Jaime
Cimenti
A biografia do
faraó
O
faraó resolveu deixar o legado de sua longa e rica existência para a
humanidade. Ele achou que o mundo merecia, que não dava para não lerem sua
história. Estava com boa memória, sabia pensar e escrever, mas não tinha
paciência, tempo e gosto pela tarefa. De mais a mais, tinha vários escribas
para escrever sua biografia. Chamou os preferidos e determinou que
pesquisassem, buscassem ilustrações e entrevistassem quem bem entendessem.

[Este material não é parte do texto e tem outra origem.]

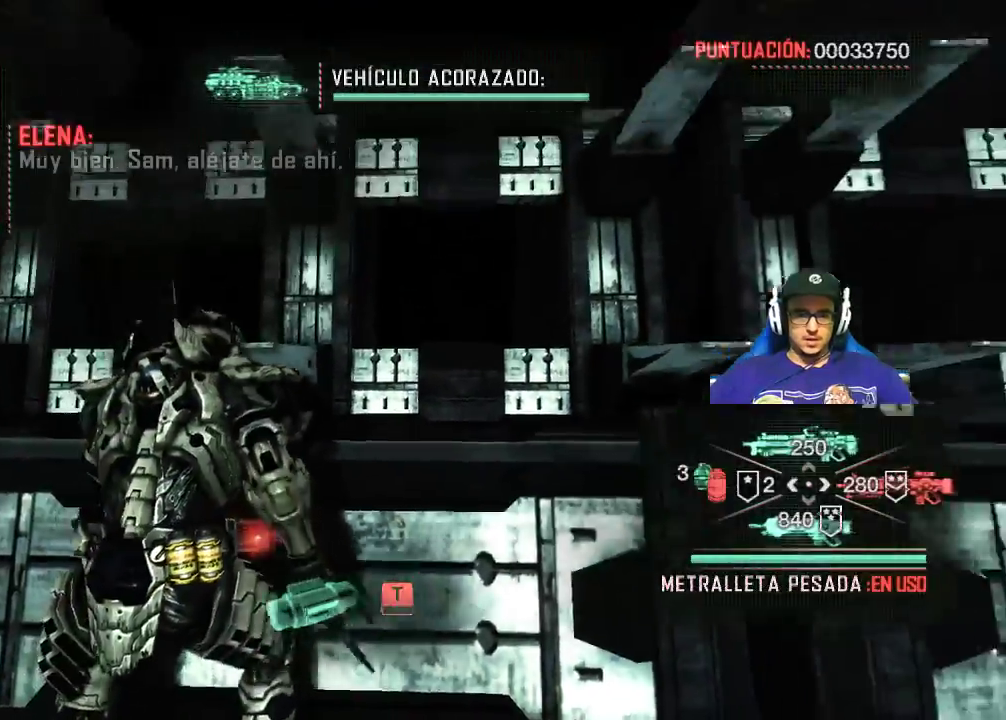
{"keys": ["s", "shift"], "mouse": [], "mouse_move": "still", "events": [[67, "a", "up"], [67, "shift", "down"]]}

Disse que não haveria censura. Mandou entrevistar suas mulheres, filhos, netos
e bisnetos, parentes, amigos, inimigos, tutti quanti.
Depois
do trabalho, sigiloso, determinou que lhe entregassem os papiros, esquecessem
de tudo e calassem os bicos. O faraó prepararia a redação final e incineraria
os materiais que não interessavam. Disse aos escribas que memórias inventadas,
mentiras, personagens e fatos inexistentes ele mesmo poderia criar. Até
aceitava sugestões, mas o texto e algum romancear seriam por conta ele. O faraó
pensou em assinar o livro como autobiografia, sem mencionar os ghosts escribas.
Pensou que, aí, diriam que era uma biografia chapa-branca, oficial, e achou
melhor não.
Pensou
em pedir a assinatura do historiador do palácio e voltou atrás, porque iam
dizer que era a visão do vencedor e não sei o que mais. A privacidade andava
escassa, os empregados do faraó e outros bocas-grandes ficavam falando demais
pelas ruas. Ao fim e ao cabo, depois de muito pensar pela madrugada, resolveu
chamar, em segredo, um historiador dito independente, que estava doente, com 80
e tantos anos, vivendo recluso, sozinho, numa chácara no interior.
Conversou
com ele, ofereceu-lhe umas ajudas e combinaram que ele assinaria, junto com
alguns velhos alunos seus, a biografia. Há quem diga que tudo isso foi mais uma
invenção do faraó, que ele escreveu sozinho a biografia e que o tal historiador
e os alunos não participaram da coisa. Dizem que a biografia foi publicada após
a morte do tal historiador e dos alunos.
Uns
dizem que eles foram inventados. Há mistérios insondáveis. Verdades? Mentiras?
Narrações? Reinvenções? A história é algo que não aconteceu, contado por alguém
que não estava lá? Nunca se saberá ao certo, mas a obra está bem feita, boa de
ler, que no fim é o que interessa mais, como pensava, aliás, o faraó. Ele
gostava muito de histórias, personagens, pessoas, ficções e não ficções,
autoajuda e esoterismo.
Ele
gostava de pensar que nunca ninguém sabe da história toda e que o mundo do
contar e do ouvir é um labirinto infinito.